Every line in the records below between the one holding "(at 3.81 -2.12" and the one holding "(fp_line (start 5.93 -1.12)", inclusive, is to be set down exactly; all other lines are to be left out.

--------------------------------------------------

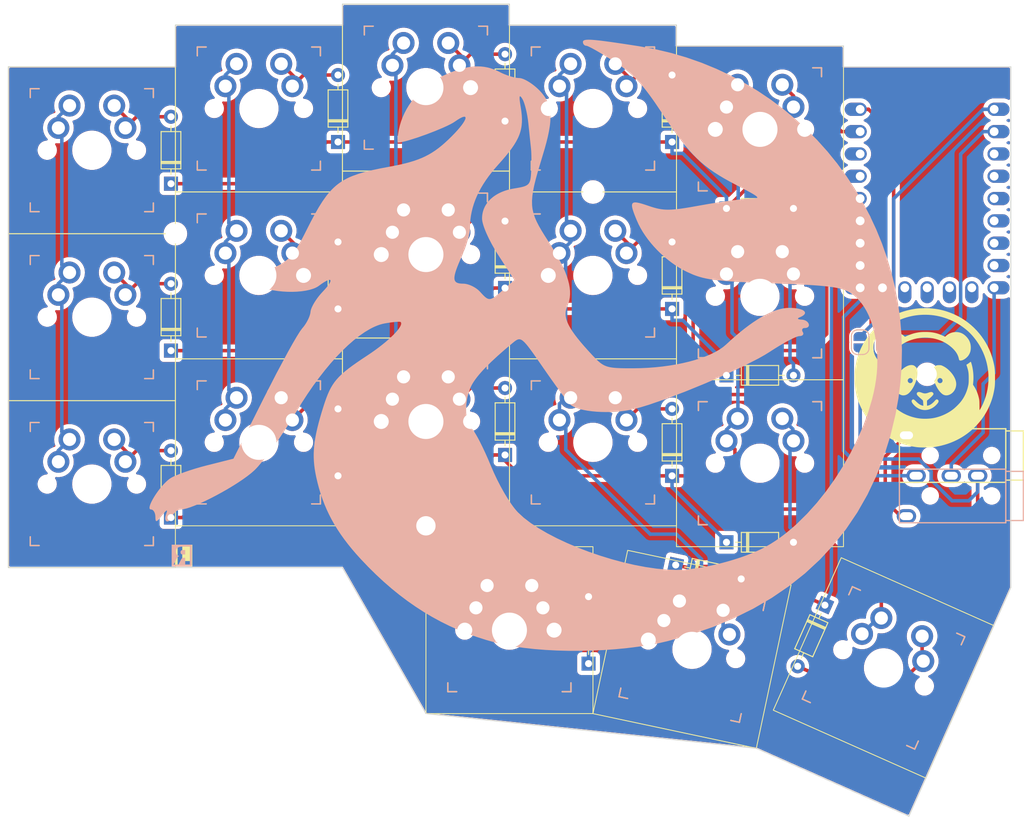
<source format=kicad_pcb>
(kicad_pcb (version 20221018) (generator pcbnew)

  (general
    (thickness 1.6)
  )

  (paper "A3")
  (layers
    (0 "F.Cu" signal)
    (31 "B.Cu" signal)
    (32 "B.Adhes" user "B.Adhesive")
    (33 "F.Adhes" user "F.Adhesive")
    (34 "B.Paste" user)
    (35 "F.Paste" user)
    (36 "B.SilkS" user "B.Silkscreen")
    (37 "F.SilkS" user "F.Silkscreen")
    (38 "B.Mask" user)
    (39 "F.Mask" user)
    (40 "Dwgs.User" user "User.Drawings")
    (41 "Cmts.User" user "User.Comments")
    (42 "Eco1.User" user "User.Eco1")
    (43 "Eco2.User" user "User.Eco2")
    (44 "Edge.Cuts" user)
    (45 "Margin" user)
    (46 "B.CrtYd" user "B.Courtyard")
    (47 "F.CrtYd" user "F.Courtyard")
    (48 "B.Fab" user)
    (49 "F.Fab" user)
    (50 "User.1" user)
    (51 "User.2" user)
    (52 "User.3" user)
    (53 "User.4" user)
    (54 "User.5" user)
    (55 "User.6" user)
    (56 "User.7" user)
    (57 "User.8" user)
    (58 "User.9" user)
  )

  (setup
    (pad_to_mask_clearance 0)
    (aux_axis_origin 210 150)
    (grid_origin 210 150)
    (pcbplotparams
      (layerselection 0x00010fc_ffffffff)
      (plot_on_all_layers_selection 0x0000000_00000000)
      (disableapertmacros false)
      (usegerberextensions false)
      (usegerberattributes true)
      (usegerberadvancedattributes true)
      (creategerberjobfile true)
      (dashed_line_dash_ratio 12.000000)
      (dashed_line_gap_ratio 3.000000)
      (svgprecision 4)
      (plotframeref false)
      (viasonmask false)
      (mode 1)
      (useauxorigin false)
      (hpglpennumber 1)
      (hpglpenspeed 20)
      (hpglpendiameter 15.000000)
      (dxfpolygonmode true)
      (dxfimperialunits true)
      (dxfusepcbnewfont true)
      (psnegative false)
      (psa4output false)
      (plotreference true)
      (plotvalue true)
      (plotinvisibletext false)
      (sketchpadsonfab false)
      (subtractmaskfromsilk false)
      (outputformat 1)
      (mirror false)
      (drillshape 1)
      (scaleselection 1)
      (outputdirectory "")
    )
  )

  (net 0 "")
  (net 1 "l0")
  (net 2 "Net-(D1-A)")
  (net 3 "Net-(D2-A)")
  (net 4 "Net-(D3-A)")
  (net 5 "Net-(D4-A)")
  (net 6 "Net-(D5-A)")
  (net 7 "l1")
  (net 8 "Net-(D6-A)")
  (net 9 "Net-(D7-A)")
  (net 10 "Net-(D8-A)")
  (net 11 "Net-(D9-A)")
  (net 12 "Net-(D10-A)")
  (net 13 "l2")
  (net 14 "Net-(D11-A)")
  (net 15 "Net-(D12-A)")
  (net 16 "Net-(D13-A)")
  (net 17 "Net-(D14-A)")
  (net 18 "Net-(D15-A)")
  (net 19 "l3")
  (net 20 "Net-(D16-A)")
  (net 21 "Net-(D17-A)")
  (net 22 "Net-(D18-A)")
  (net 23 "com_1")
  (net 24 "com_2")
  (net 25 "+5V")
  (net 26 "GND")
  (net 27 "5V_left")
  (net 28 "GND_left")
  (net 29 "5V_right")
  (net 30 "GND_right")
  (net 31 "c0")
  (net 32 "c1")
  (net 33 "c2")
  (net 34 "c3")
  (net 35 "c4")
  (net 36 "unconnected-(U1-2-Pad3)")
  (net 37 "unconnected-(U1-9-Pad10)")
  (net 38 "unconnected-(U1-10-Pad11)")
  (net 39 "unconnected-(U1-11-Pad12)")
  (net 40 "unconnected-(U1-12-Pad13)")
  (net 41 "unconnected-(U1-13-Pad14)")
  (net 42 "unconnected-(U1-3V3-Pad21)")
  (net 43 "unconnected-(U1-3-Pad4)")
  (net 44 "unconnected-(U1-4-Pad5)")
  (net 45 "unconnected-(U1-5-Pad6)")
  (net 46 "unconnected-(U1-6-Pad7)")
  (net 47 "unconnected-(U1-7-Pad8)")
  (net 48 "unconnected-(U1-29-Pad20)")

  (footprint "Diode_THT:D_DO-35_SOD27_P7.62mm_Horizontal" (layer "F.Cu") (at 228.5 125.31 90))

  (footprint "Diode_THT:D_DO-35_SOD27_P7.62mm_Horizontal" (layer "F.Cu") (at 234.69 151.875))

  (footprint "MountingHole:MountingHole_2.2mm_M2" (layer "F.Cu") (at 219.5 131))

  (footprint "Diode_THT:D_DO-35_SOD27_P7.62mm_Horizontal" (layer "F.Cu") (at 209.5 122.935 90))

  (footprint "lib:SW_MX_reversible" (layer "F.Cu") (at 200.5 119.125))

  (footprint "Diode_THT:D_DO-35_SOD27_P7.62mm_Horizontal" (layer "F.Cu") (at 209.5 160.935 90))

  (footprint "Diode_THT:D_DO-35_SOD27_P7.62mm_Horizontal" (layer "F.Cu") (at 171.5 149.06 90))

  (footprint "Diode_THT:D_DO-35_SOD27_P7.62mm_Horizontal" (layer "F.Cu") (at 190.5 125.31 90))

  (footprint "lib:SW_MX_reversible" (layer "F.Cu") (at 181.5 159.5))

  (footprint "_mcu:rp2040-zero-tht" (layer "F.Cu") (at 257.5171 131.75))

  (footprint "lib:SW_MX_reversible" (layer "F.Cu") (at 252.5595 185.1713 -24))

  (footprint "lib:SW_MX_reversible" (layer "F.Cu") (at 219.5 140.5))

  (footprint "MountingHole:MountingHole_2.2mm_M2" (layer "F.Cu") (at 257.5171 151.75))

  (footprint "lib:SolderJumper-2_P1.3mm_Open_RoundedPad1.0x1.5mm" (layer "F.Cu") (at 249.9 148.1 -90))

  (footprint "Diode_THT:D_DO-35_SOD27_P7.62mm_Horizontal" (layer "F.Cu") (at 190.5 144.31 90))

  (footprint "lib:SW_MX_reversible" (layer "F.Cu") (at 162.5 164.25))

  (footprint "Diode_THT:D_DO-35_SOD27_P7.62mm_Horizontal" (layer "F.Cu") (at 219 184.685 90))

  (footprint "lib:SW_MX_reversible" (layer "F.Cu") (at 210 180.875))

  (footprint "Diode_THT:D_DO-35_SOD27_P7.62mm_Horizontal" (layer "F.Cu") (at 228.5 163.31 90))

  (footprint "Diode_THT:D_DO-35_SOD27_P7.62mm_Horizontal" (layer "F.Cu") (at 190.5 163.31 90))

  (footprint "lib:TRRS-PJ-320A_reversible" (layer "F.Cu") (at 266.4625 163.3 -90))

  (footprint "Diode_THT:D_DO-35_SOD27_P7.62mm_Horizontal" (layer "F.Cu") (at 245.8872 178.0301 -114))

  (footprint "lib:SW_MX_reversible" (layer "F.Cu") (at 238.5 142.875))

  (footprint "Diode_THT:D_DO-35_SOD27_P7.62mm_Horizontal" (layer "F.Cu") (at 234.69 170.875))

  (footprint "Diode_THT:D_DO-35_SOD27_P7.62mm_Horizontal" (layer "F.Cu") (at 171.5 168.06 90))

  (footprint "lib:SW_MX_reversible" (layer "F.Cu") (at 162.5 145.25))

  (footprint "MountingHole:MountingHole_2.2mm_M2" (layer "F.Cu") (at 200.5 169))

  (footprint "Diode_THT:D_DO-35_SOD27_P7.62mm_Horizontal" (layer "F.Cu") (at 228.912 173.4623 -12))

  (footprint "lib:SW_MX_reversible" (layer "F.Cu") (at 238.5 161.875))

  (footprint "Diode_THT:D_DO-35_SOD27_P7.62mm_Horizontal" (layer "F.Cu") (at 234.69 132.875))

  (footprint "lib:SW_MX_reversible" (layer "F.Cu") (at 200.5 138.125))

  (footprint "lib:SW_MX_reversible" (layer "F.Cu") (at 200.5 157.125))

  (footprint "lib:SW_MX_reversible" (layer "F.Cu") (at 230.7676 183.0578 -12))

  (footprint "MountingHole:MountingHole_2.2mm_M2" (layer "F.Cu") (at 172 135.75))

  (footprint "Diode_THT:D_DO-35_SOD27_P7.62mm_Horizontal" (layer "F.Cu")
    (tstamp bdcdd317-3ed3-466d-a1ae-8814c5bbbf87)
    (at 228.5 144.31 90)
    (descr "Diode, DO-35_SOD27 series, Axial, Horizontal, pin pitch=7.62mm, , length*diameter=4*2mm^2, , http://www.diodes.com/_files/packages/DO-35.pdf")
    (tags "Diode DO-35_SOD27 series Axial Horizontal pin pitch 7.62mm  length 4mm diameter 2mm")
    (property "Sheetfile" "corne36-pcb.kicad_sch")
    (property "Sheetname" "")
    (property "Sim.Device" "D")
    (property "Sim.Pins" "1=K 2=A")
    (property "ki_description" "100V 0.15A standard switching diode, DO-35")
    (property "ki_keywords" "diode")
    (path "/83c05b61-38bf-46f1-8de1-d41ad427d03b")
    (attr through_hole)
    (fp_text reference "D9" (at 3.81 -2.12 90) (layer "F.SilkS") hide
        (effects (font (size 1 1) (thickness 0.15)))
      (tstamp d5d0d2d6-0301-4392-86ee-28461ce0f5de)
    )
    (fp_text value "1N4148" (at 3.81 2.12 90) (layer "F.Fab") hide
        (effects (font (size 1 1) (thickness 0.15)))
      (tstamp b1426525-d94a-4c2d-b894-fc4ce48ce4d6)
    )
    (fp_text user "K" (at 0 -1.8 90) (layer "F.SilkS") hide
        (effects (font (size 1 1) (thickness 0.15)))
      (tstamp 0399434a-ec28-43a3-9e41-ae41ecbc9ac7)
    )
    (fp_text user "${REFERENCE}" (at 4.11 0 90) (layer "F.Fab") hide
        (effects (font (size 0.8 0.8) (thickness 0.12)))
      (tstamp 2fbff2f1-7cbe-4ebd-a22a-0e69b1542e72)
    )
    (fp_text user "K" (at 0 -1.8 90) (layer "F.Fab") hide
        (effects (font (size 1 1) (thickness 0.15)))
      (tstamp c2e9047c-2e9c-435c-ba98-4a2a9463f71c)
    )
    (fp_line (start 1.04 0) (end 1.69 0)
      (stroke (width 0.12) (type solid)) (layer "F.SilkS") (tstamp 0f211cae-6af3-4ba2-9312-ab4a166d0a78))
    (fp_line (start 1.69 -1.12) (end 1.69 1.12)
      (stroke (width 0.12) (type solid)) (layer "F.SilkS") (tstamp fa1da7ff-6d7f-4ed0-aec5-f4a7de50f8cb))
    (fp_line (start 1.69 1.12) (end 5.93 1.12)
      (stroke (width 0.12) (type solid)) (layer "F.SilkS") (tstamp 6452d3a0-fc86-4bb4-bab0-4f04006a2f42))
    (fp_line (start 2.29 -1.12) (end 2.29 1.12)
      (stroke (width 0.12) (type solid)) (layer "F.SilkS") (tstamp 130484f0-d408-488d-bde5-30f6c384e6e4))
    (fp_line (start 2.41 -1.12) (end 2.41 1.12)
      (stroke (width 0.12) (type solid)) (layer "F.SilkS") (tstamp 7ef15402-8da3-46a0-bfbd-f1a3a8ba093b))
    (fp_line (start 2.53 -1.12) (end 2.53 1.12)
      (stroke (width 0.12) (type solid)) (layer "F.SilkS") (tstamp e9198c8a-2774-4ffa-ac94-2da826a98996))
    (fp_line (start 5.93 -1.12) (end 1.69 -1.12)
      (stroke (width 0.12) (type solid)) (layer "F.SilkS") (tstamp fcbd5fa1-c7d0-4ce0-9639-cfaa66f1a516))
    (fp_line (start 5.93 1.12) (end 5.93 -1.12)
      (stroke (width 0.12) (type solid)) (layer "F.SilkS") (tstamp f04c749a-5ab9-4b2b-9548-0be1192f2d53))
    (fp_line (start 6.58 0) (end 5.93 0)
      (stroke (width 0.12) (type solid)) (layer "F.SilkS") (tstamp 14e2c735-3b84-437c-a137-90cb8c82a1ca))
    (fp_line (start -1.05 -1.25) (end -1.05 1.25)
      (stroke (width 0.05) (type solid)) (layer "F.CrtYd") (tstamp 89f2f179-922b-4453-b073-20533ca6131b))
    (fp_line (start -1.05 1.25) (end 8.67 1.25)
      (stroke (width 0.05) (type solid)) (layer "F.CrtYd") (tstamp e22e4e1d-41de-4b48-8415-1a9437fedd74))
    (fp_line (start 8.67 -1.25) (end -1.05 -1.25)
      (stroke (width 0.05) (type solid)) (layer "F.CrtYd") (tstamp 383f5859-cf51-44a2-abeb-40ec03f1c952))
    (fp_line (start 8.67 1.25) (end 8.67 -1.25)
      (stroke (width 0.05) (type solid)) (layer "F.CrtYd") (tstamp d753cb35-06d8-4f40-8958-a194cb263651))
    (fp_line (start 0 0) (end 1.81 0)
      (stroke (width 0.1) (type solid)) (layer "F.Fab") (tstamp 57d76b66-d7fd-4584-9ab7-77c436387a0a))
    (fp_line (start 1.81 -1) (end 1.81 1)
      (stroke (width 0.1) (type solid)) (layer "F.Fab") (tstamp d713fb08-b002-4515-8576-4c4af710b2ba))
    (fp_line (start 1.81 1) (end 5.81 1)
      (stroke (width 0.1) (type solid)) (layer "F.Fab") (tstamp 5a41edd2-321c-4dc1-9f6a-dec61a37b0cc))
    (fp_line (start 2.31 -1) (end 2.31 1)
      (stroke (width 0.1) (type solid)) (layer "F.Fab") (tstamp dcf65cac-c248-4802-a8c5-9cb7d53d58a0))
    (fp_line (start 2.41 -1) (end 2.41 1)
      (stroke (width 0.1) (type solid)) (layer "F.Fab") (tstamp d5e05e98-7837-4e9d-96d6-91a6ada808d0))
    (fp_line (start 2.51 -1) (end 2.51 1)
      (stroke (width 0.1) (type solid)) (layer "F.Fab") (tstamp 6b90c23f-80f0-4362-ad06-f5b778896757))
    (fp_line (start 5.81 -1) (end 1.81 -1)
      (stroke (width 0.1) (type solid)) (layer "F.Fab") (tstamp 833cd2bc-23a5-4674-b6d9-e560729c18f6))
    (fp_line (start 5.81 1) (end 5.81 -1)
      (stroke (width 0.1) (type solid)) (layer "F.Fab") (tstamp df183031-bd2b-4169-ba10-8e47845d7da9))
    (fp_line (start 7.62 0) (end 5.81 0)
      (stroke (width 0.1) (type solid)) (layer "F.Fab") (tstamp 0ddcb0c9-9954-495a-8eca-fe1718d58732))
    (pad "1" thru_hole rect (at 0 0 90) (size 1.6 1.6) (drill 0.8) (layers "*.Cu" "*.Mask")
      (net 7 "l1") (pinfunction "K") (pintype "passive") (tstamp a1aae370-6814-4556-9f63-0f71072b4c38))
    (pad "2" thru_hole oval (at 7.62 0 90) (size 1.6 1.6) (drill 0.8) (laye
... [1167867 chars truncated]
</source>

--------------------------------------------------

### Response to the exercise
    (fp_text reference "D9" (at 3.81 -2.12 90) (layer "F.SilkS") hide
        (effects (font (size 1 1) (thickness 0.15)))
      (tstamp d5d0d2d6-0301-4392-86ee-28461ce0f5de)
    )
    (fp_text value "1N4148" (at 3.81 2.12 90) (layer "F.Fab") hide
        (effects (font (size 1 1) (thickness 0.15)))
      (tstamp b1426525-d94a-4c2d-b894-fc4ce48ce4d6)
    )
    (fp_text user "K" (at 0 -1.8 90) (layer "F.SilkS") hide
        (effects (font (size 1 1) (thickness 0.15)))
      (tstamp 0399434a-ec28-43a3-9e41-ae41ecbc9ac7)
    )
    (fp_text user "${REFERENCE}" (at 4.11 0 90) (layer "F.Fab") hide
        (effects (font (size 0.8 0.8) (thickness 0.12)))
      (tstamp 2fbff2f1-7cbe-4ebd-a22a-0e69b1542e72)
    )
    (fp_text user "K" (at 0 -1.8 90) (layer "F.Fab") hide
        (effects (font (size 1 1) (thickness 0.15)))
      (tstamp c2e9047c-2e9c-435c-ba98-4a2a9463f71c)
    )
    (fp_line (start 1.04 0) (end 1.69 0)
      (stroke (width 0.12) (type solid)) (layer "F.SilkS") (tstamp 0f211cae-6af3-4ba2-9312-ab4a166d0a78))
    (fp_line (start 1.69 -1.12) (end 1.69 1.12)
      (stroke (width 0.12) (type solid)) (layer "F.SilkS") (tstamp fa1da7ff-6d7f-4ed0-aec5-f4a7de50f8cb))
    (fp_line (start 1.69 1.12) (end 5.93 1.12)
      (stroke (width 0.12) (type solid)) (layer "F.SilkS") (tstamp 6452d3a0-fc86-4bb4-bab0-4f04006a2f42))
    (fp_line (start 2.29 -1.12) (end 2.29 1.12)
      (stroke (width 0.12) (type solid)) (layer "F.SilkS") (tstamp 130484f0-d408-488d-bde5-30f6c384e6e4))
    (fp_line (start 2.41 -1.12) (end 2.41 1.12)
      (stroke (width 0.12) (type solid)) (layer "F.SilkS") (tstamp 7ef15402-8da3-46a0-bfbd-f1a3a8ba093b))
    (fp_line (start 2.53 -1.12) (end 2.53 1.12)
      (stroke (width 0.12) (type solid)) (layer "F.SilkS") (tstamp e9198c8a-2774-4ffa-ac94-2da826a98996))
    (fp_line (start 5.93 -1.12) (end 1.69 -1.12)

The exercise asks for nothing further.